C'est notamment le cas de la Turquie où les Gecekondu (littéralement : construction
érigée la nuit) ont envahi depuis plus de cinquante ans les grandes métropoles
dont Istanbul. Des échauffourées d'une violence inouïe se produisent
régulièrement entre les forces de l'ordre et les résidents illégaux. Cependant,
dans le cas de ce pays, il importe de souligner que les Gecekondu, constituent le point de convergence des familles de
l'arrière pays, issues de différentes factions interreligieuses et
interethniques, d'où la difficulté des pouvoirs politiques de procéder à leur
éradication systématique.
La résolution de cette situation chronique s'avère
extrêmement cruciale pour l'image de ce pays, héritier de l'une des
civilisations les plus marquantes de l'histoire de l'humanité, de l'Empire
romain d'orient (330) jusqu'à l'Empire Ottoman dissoute en 1922, avant de
devenir la Turquie moderne.
Le Brésil a dû recourir également durant la
seconde moitié du 20ème siècle à de telles approches.
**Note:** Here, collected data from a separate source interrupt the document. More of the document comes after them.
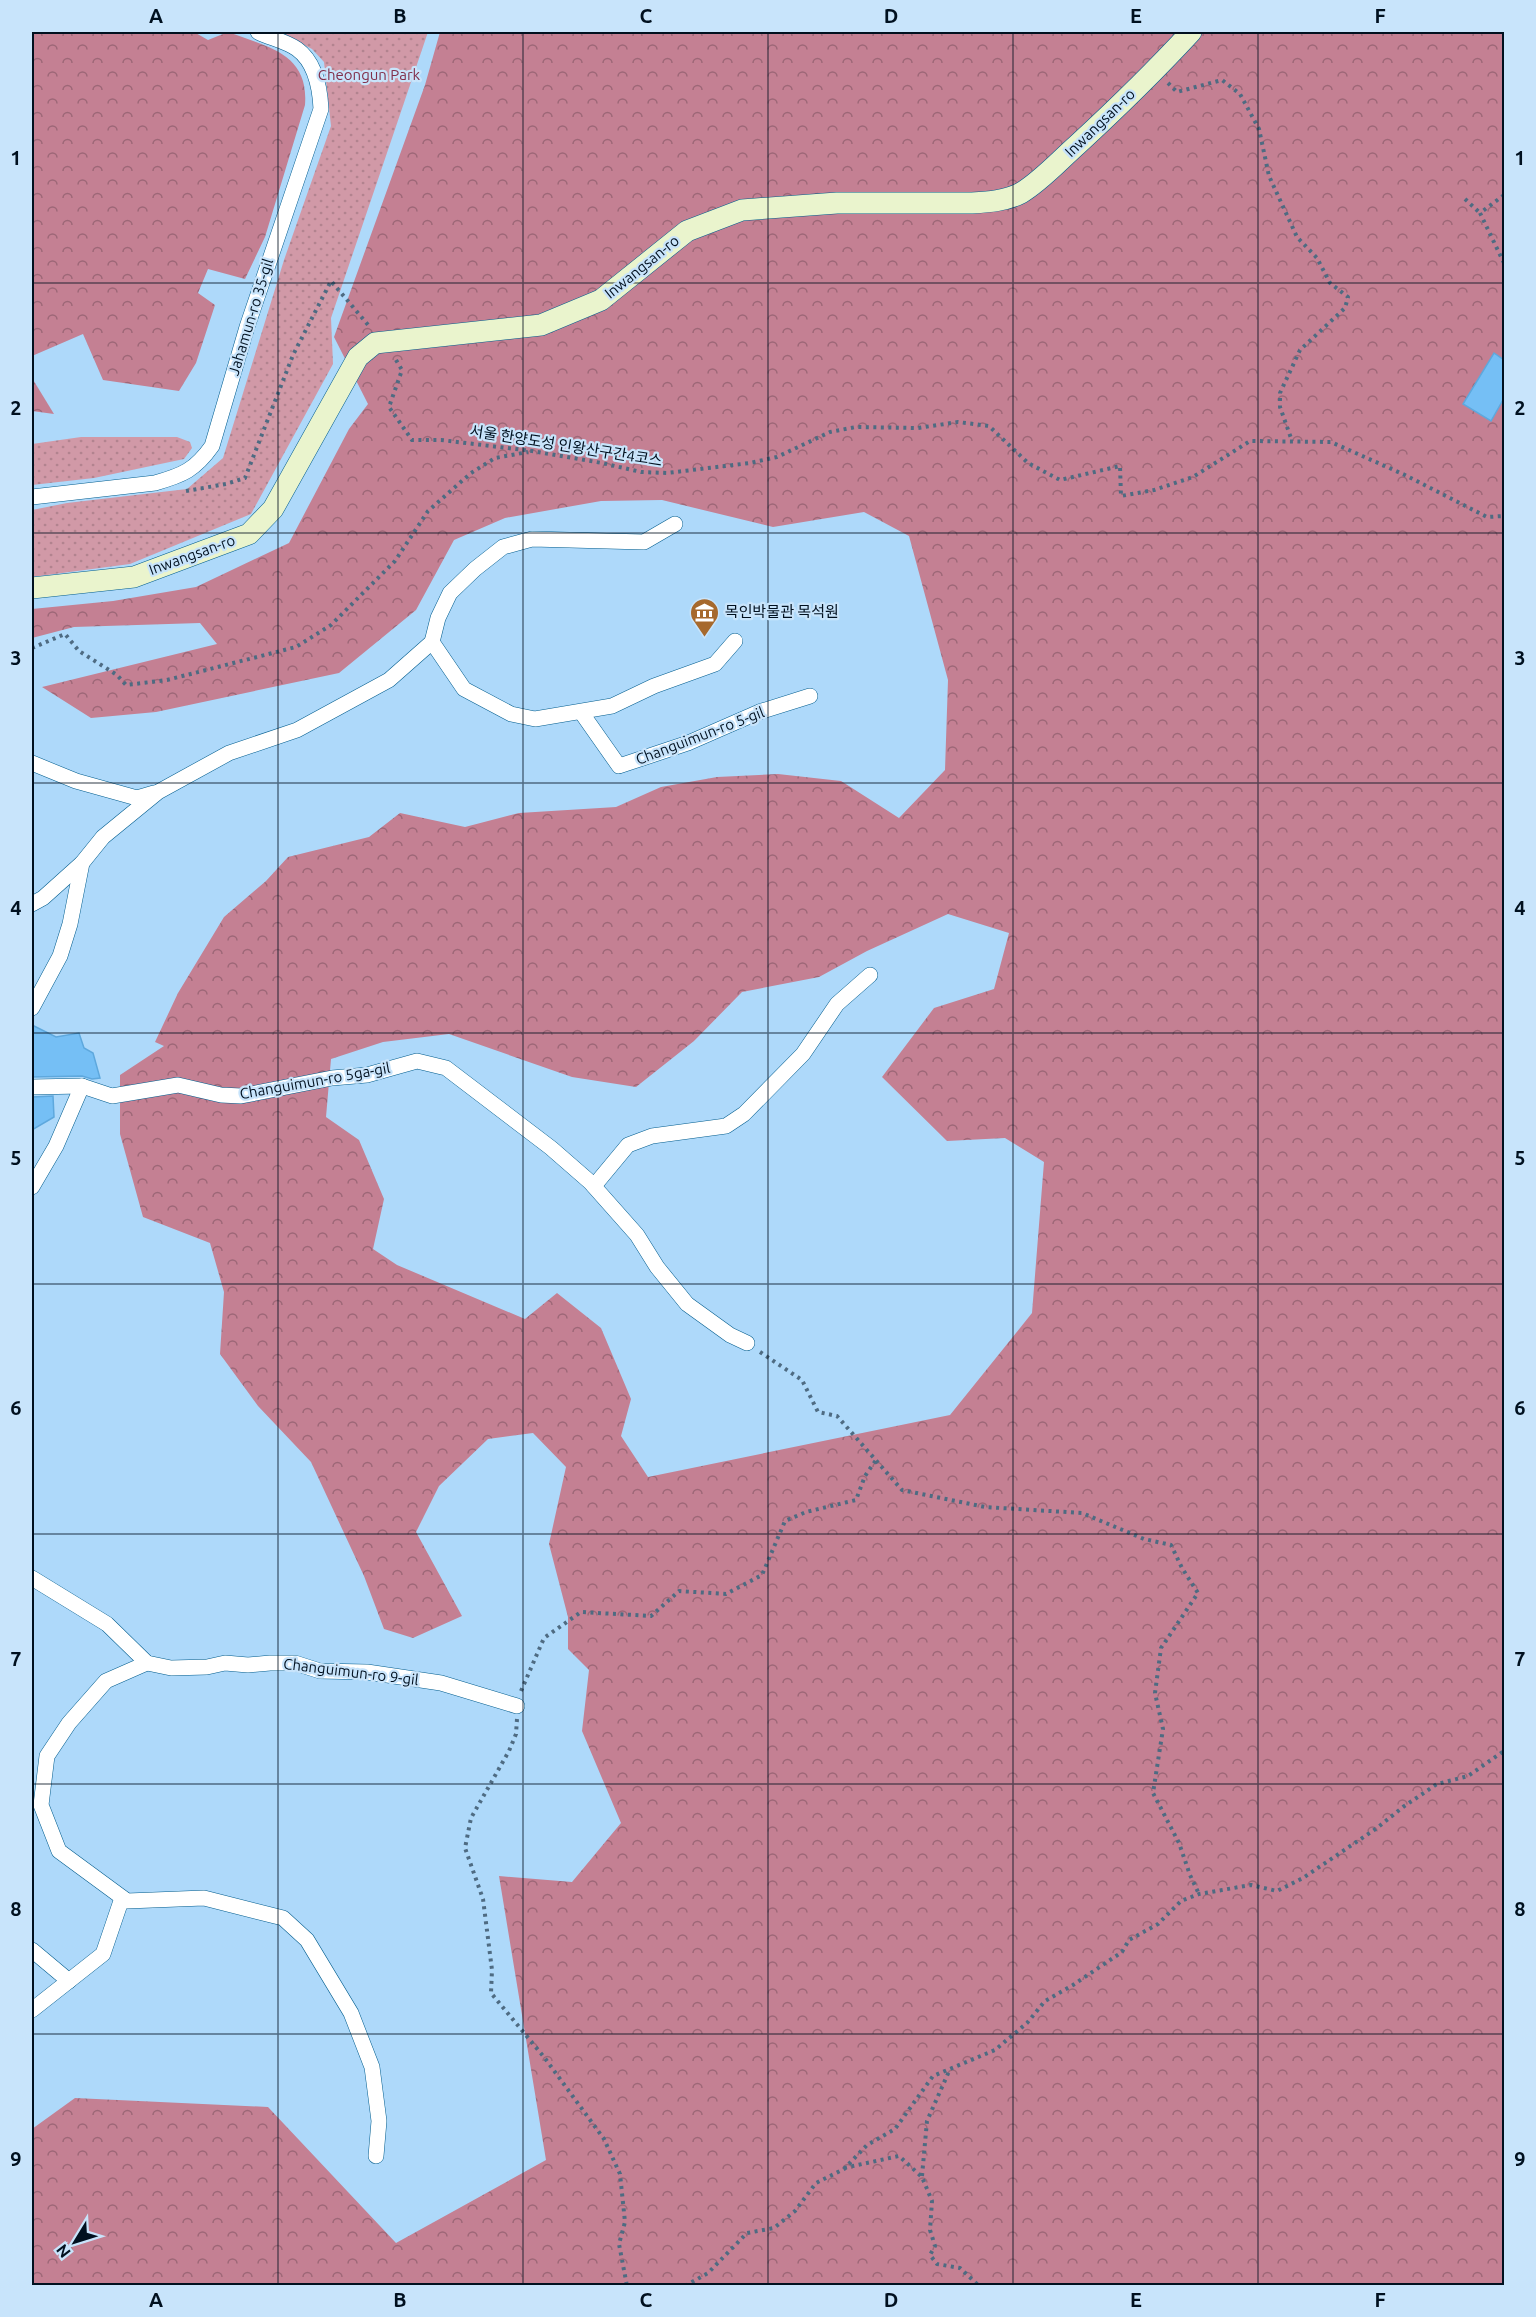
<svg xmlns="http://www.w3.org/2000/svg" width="1536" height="2317" font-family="Ubuntu,'Noto Sans KR',sans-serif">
<defs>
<pattern id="forest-crowns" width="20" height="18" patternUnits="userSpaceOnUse" patternTransform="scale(1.5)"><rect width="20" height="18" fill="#c48093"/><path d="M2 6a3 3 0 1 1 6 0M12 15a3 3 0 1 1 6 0" fill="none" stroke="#9d6777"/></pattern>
<pattern id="park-dots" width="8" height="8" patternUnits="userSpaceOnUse" patternTransform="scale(1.5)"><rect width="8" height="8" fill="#d199a7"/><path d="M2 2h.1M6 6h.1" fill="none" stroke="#b2838f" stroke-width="1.8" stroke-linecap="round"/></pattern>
</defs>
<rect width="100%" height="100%" fill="#aed9fa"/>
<g fill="url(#forest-crowns)" fill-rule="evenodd">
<path d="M32 32H194L208 40 228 32C268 47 309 53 305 105L265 237 245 279 208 269 198 293 215 305 196 363 179 391 103 380 83 334 32 356Z"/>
<path d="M440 32H1504V2285H32V2129L75 2098 268 2107 396 2243 546 2160 499 1876 572 1882 621 1823 582 1731 589 1670 568 1649V1617L549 1544 566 1467 533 1433 488 1439 439 1486 416 1532 462 1616 413 1638 384 1629 364 1576 311 1462 258 1406 220 1354 224 1292 210 1243 143 1217 120 1134V1075L164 1046 155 1042 178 993 224 917 266 881 288 857 369 837 400 813 465 827 519 813 616 807 661 787 717 777 778 774 841 781 899 818 945 770 948 680 909 536 864 512 773 527 662 500 601 501 505 518 454 540 416 610 339 673 156 712 91 718 42 687 217 644 200 623 74 627 32 638V609L113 601 196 587 289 543 349 429 368 404 334 337 425 85ZM948 914 1009 933 994 989 934 1008 882 1077 947 1141 1005 1138 1044 1162 1032 1313 950 1415 648 1477 621 1436 631 1399 601 1328 557 1293 525 1319 397 1265 373 1249 384 1199 359 1140 326 1117 331 1059 383 1042 449 1034 572 1077 636 1087 694 1041 742 992 819 977 867 951Z"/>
<path d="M32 378 54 414 32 411Z"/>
</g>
<g fill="url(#park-dots)">
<path d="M279 32H428L331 318 333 364 251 514 130 564 32 577V510L67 503 187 489 223 458 284 260 331 126 324 62 312 49Z"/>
<path d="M81 437H177L190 442 192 448 184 459 94 478 32 485V444Z"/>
</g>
<g fill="#75bff5" stroke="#5ea8dd" stroke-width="1.5">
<path d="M1494 353 1504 360V398L1491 421 1463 404Z"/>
<path d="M32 1025 56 1037 79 1033 84 1048 93 1053 100 1078 92 1079 82 1076 32 1077Z"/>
<path d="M53 1096 54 1117 32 1130V1097Z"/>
</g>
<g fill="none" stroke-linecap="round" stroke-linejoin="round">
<defs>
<g id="street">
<path d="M32 497 155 483C183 475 195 470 212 446L247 327 321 109C320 88 315 62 297 49 286 41 270 38 258 32"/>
<path d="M675 524 644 542 532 539 503 547 475 569 450 593 438 618 432 642 464 689 511 714 535 719 612 706 654 686 715 664 735 641"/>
<path d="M581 712 619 766 688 743 759 712 810 696"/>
<path d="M32 763 76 781 137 798 154 793"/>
<path d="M32 904 43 898 82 863"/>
<path d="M32 1008 60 956 70 924 82 863 103 837 158 792 229 753 297 730 389 680 432 642"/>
<path d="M32 1087 82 1086 112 1096 178 1085 221 1095 241 1096 332 1078 367 1075 417 1061 446 1068 551 1148 590 1182 637 1235 657 1267 687 1304 730 1335 747 1343"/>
<path d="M594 1186 628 1145 652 1136 726 1126 744 1114 803 1054 837 1004 870 975"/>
<path d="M32 1187 56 1146 82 1086"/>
<path d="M32 1578 107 1624 147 1663 171 1668 207 1667 225 1663 248 1665 270 1663H295L320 1671 367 1672 441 1683 517 1706"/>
<path d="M147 1663 106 1681 69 1723 47 1756 41 1805 59 1851 127 1901 204 1898 283 1918 307 1940 351 2013 372 2067 379 2121 376 2156"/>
<path d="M32 1950 69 1981"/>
<path d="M32 2010 103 1954 122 1898"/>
</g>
<path id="secondary" d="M32 588 134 577 249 534 273 509 358 357 375 343 541 325 601 300 687 231 742 210 837 203H971C987 202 1006 201 1021 193 1041 181 1059 161 1077 145 1116 109 1155 71 1191 32"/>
</defs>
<use href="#street" stroke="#025d8e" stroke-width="16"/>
<use href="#secondary" stroke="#025d8e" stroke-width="22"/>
<g stroke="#4e6b82" stroke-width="4" stroke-dasharray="3 4.5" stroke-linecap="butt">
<path d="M1168 83 1177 92 1222 80 1240 94 1259 129 1269 176 1297 237 1317 258 1330 283 1348 297 1345 308 1300 350 1280 393V407L1292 441"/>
<path d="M1504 195 1480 213 1504 263"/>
<path d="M1465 199 1480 213"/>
<path d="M396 360 402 370 389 407 412 440H441L532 451 602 463 641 472 667 473 750 463 777 457 830 432 856 427 918 428 958 422 989 426 1028 463 1060 480 1120 466 1121 496 1154 490 1193 477 1250 441 1331 442 1405 475 1487 517 1504 516"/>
<path d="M186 491 226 484 245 478 293 355 331 281 369 326"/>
<path d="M32 648 65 634 79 651 117 675 126 685 167 680 296 647 331 625 395 561 428 511 471 473 495 458 528 452"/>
<path d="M760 1352 802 1380 818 1412 837 1416 902 1490 985 1507 1082 1513 1144 1539 1171 1545 1182 1568 1198 1593 1161 1648 1155 1693 1163 1729 1153 1793 1179 1843 1190 1875 1199 1894"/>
<path d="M521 1691 544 1638 581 1612 651 1616 679 1591 726 1594 762 1575 785 1521 806 1512 856 1500 865 1476 876 1460"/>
<path d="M517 1719 516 1734 509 1751 471 1818 465 1848 483 1899 492 1970 491 1993 544 2057 604 2139 620 2174 625 2222 619 2244 627 2286"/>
<path d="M844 2168 899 2156 922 2177 932 2201 930 2230 935 2246 930 2255 937 2264 960 2268 979 2286"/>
<path d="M922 2176 927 2121 950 2069"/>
<path d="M685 2286 708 2273 747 2233 774 2228 795 2211 816 2183 844 2169 867 2145 895 2129 933 2076 995 2050 1027 2023 1045 2001 1073 1985 1122 1952 1129 1940 1158 1924 1181 1901 1199 1894 1251 1885 1277 1891 1303 1878 1377 1828 1403 1807 1437 1784 1468 1776 1504 1751"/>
</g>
<use href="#street" stroke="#fff" stroke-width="15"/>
<use href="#secondary" stroke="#eaf4cd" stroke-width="21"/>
</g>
<path fill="none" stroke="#00101f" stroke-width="1.5" stroke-opacity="0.55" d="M278 32V2286M523 32V2286M768 32V2286M1013 32V2286M1258 32V2286M32 283H1504M32 533H1504M32 783H1504M32 1033H1504M32 1284H1504M32 1534H1504M32 1784H1504M32 2034H1504"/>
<defs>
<symbol id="museum-pin" viewBox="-11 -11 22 30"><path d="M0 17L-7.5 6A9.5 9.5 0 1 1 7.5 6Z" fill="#a6692d" stroke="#c8e4fb"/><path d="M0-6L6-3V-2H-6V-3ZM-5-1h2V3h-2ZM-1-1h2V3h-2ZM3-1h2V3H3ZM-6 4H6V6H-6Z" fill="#fff"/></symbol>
</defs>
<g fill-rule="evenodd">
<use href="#museum-pin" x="688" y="596" width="33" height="45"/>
</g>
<g text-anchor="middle" stroke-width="4.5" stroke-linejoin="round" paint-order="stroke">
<g font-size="15" fill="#812f4b" stroke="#c8e4fb">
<text x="369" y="80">Cheongun Park</text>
</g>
<g font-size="15" fill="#00101f" stroke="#c8e4fb">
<text transform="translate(1100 123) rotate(-44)" y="5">Inwangsan-ro</text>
<text transform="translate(642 267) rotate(-39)" y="5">Inwangsan-ro</text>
<text transform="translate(251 317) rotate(-73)" y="5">Jahamun-ro 35-gil</text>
<text transform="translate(566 446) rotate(9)" y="5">서울 한양도성 인왕산구간4코스</text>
<text transform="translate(192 555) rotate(-20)" y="5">Inwangsan-ro</text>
<text transform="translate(700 736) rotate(-21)" y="5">Changuimun-ro 5-gil</text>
<text transform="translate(315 1081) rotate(-10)" y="5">Changuimun-ro 5ga-gil</text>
<text transform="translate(351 1672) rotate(7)" y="5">Changuimun-ro 9-gil</text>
</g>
<g font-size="15" fill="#00101f" stroke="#c8e4fb" text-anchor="start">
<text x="725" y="617">목인박물관 목석원</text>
</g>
</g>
<rect width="1536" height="2317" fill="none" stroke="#c8e4fb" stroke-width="66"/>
<g transform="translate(75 2242) rotate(232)" stroke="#c8e4fb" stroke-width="4.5" paint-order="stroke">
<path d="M0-4.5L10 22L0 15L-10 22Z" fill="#00101f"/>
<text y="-9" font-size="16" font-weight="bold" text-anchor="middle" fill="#00101f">N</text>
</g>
<rect x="33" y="33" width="1470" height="2251" fill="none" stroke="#00101f" stroke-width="2"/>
<g font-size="20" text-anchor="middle" font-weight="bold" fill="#00101f">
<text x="156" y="23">A</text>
<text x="400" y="23">B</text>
<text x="646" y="23">C</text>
<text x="891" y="23">D</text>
<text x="1136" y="23">E</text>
<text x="1380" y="23">F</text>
<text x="16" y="165">1</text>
<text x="1520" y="165">1</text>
<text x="16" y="415">2</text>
<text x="1520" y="415">2</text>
<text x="16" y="665">3</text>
<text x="1520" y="665">3</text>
<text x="16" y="915">4</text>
<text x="1520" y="915">4</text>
<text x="16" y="1165">5</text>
<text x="1520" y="1165">5</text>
<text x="16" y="1415">6</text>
<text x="1520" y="1415">6</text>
<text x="16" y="1666">7</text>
<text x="1520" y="1666">7</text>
<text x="16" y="1916">8</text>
<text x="1520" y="1916">8</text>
<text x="16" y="2166">9</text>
<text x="1520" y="2166">9</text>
<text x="156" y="2307">A</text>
<text x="400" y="2307">B</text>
<text x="646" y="2307">C</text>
<text x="891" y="2307">D</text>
<text x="1136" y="2307">E</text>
<text x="1380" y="2307">F</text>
</g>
</svg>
La venue de Lula Da
Silva, un gouvernement de gauche, bien imbu des réalités socio-économiques et
politiques des favelas, a contribué à
contrôler et à réduire leur propension autour de Rio et des autres métropoles
brésiliennes. Il en reste beaucoup à faire.
...Et la
Perle des Antilles ?
Bien malin qui saurait prévoir l'avenir!
Néanmoins, Haïti possède toutes les ressources humaines et économiques pour
procéder à l'éradication rapide ou à une gestion plus saine de ces cités autour
des agglomérations urbaines majeures, si l'on tient compte des budgets
disponibles par…les bailleurs de fonds ainsi que l’abondance de la main d’œuvre.
Les gouvernements précédents ont démontré leur
impuissance déconcertante à éradiquer et à contrôler la bidonvilisation du
pays. Le séisme apocalyptique du 12 janvier 2010 offrait l’occasion à
l’ensemble des acteurs impliqués de reconstruire physiquement la capitale sur
des bases solides et durables, cependant plus d’une année depuis cette
catastrophe, les actions musclées appropriées se font attendre. Face à cette
léthargie, d’autres vendeurs d’illusions convertis pour l’occasion en experts
provenant de toutes parts, sont venus occuper l’espace en proposant chacun des
solutions ponctuelles pour cautériser cette gangrène. Trop nombreuses et de
surcroît incohérentes, ces interventions sont vouées à l’échec d’autant plus
qu’il n’existe aucune instance de coordination gouvernementale sérieuse, apte à
centraliser et à gérer cette panoplie de projets et de programmes. D’où le
chaos actuel dans le tissu urbain.
Toutefois, le nouveau gouvernement, par sa victoire
sans appel aux urnes, issue de la majorité des populations victimes,
dispose du pouvoir total d’amorcer sans crainte la réhabilitation de
l’agglomération port-au-princienne conformément aux principes du développement
durable et dans le respect des populations. Cependant, en amont du processus,
il se profile un énorme travail de planification, de communications et de
recensement incontournable avant que les multiples spécialistes planchent sur
leurs tables à dessins. Ce test démontrera aux haïtiens et à la communauté
internationale la capacité réelle des nouveaux élus à accorder…leurs
partitions! Il est midi moins cinq pour entamer de manière crédible la lutte
que nécessite cet incommensurable défi socio-économique et environnemental.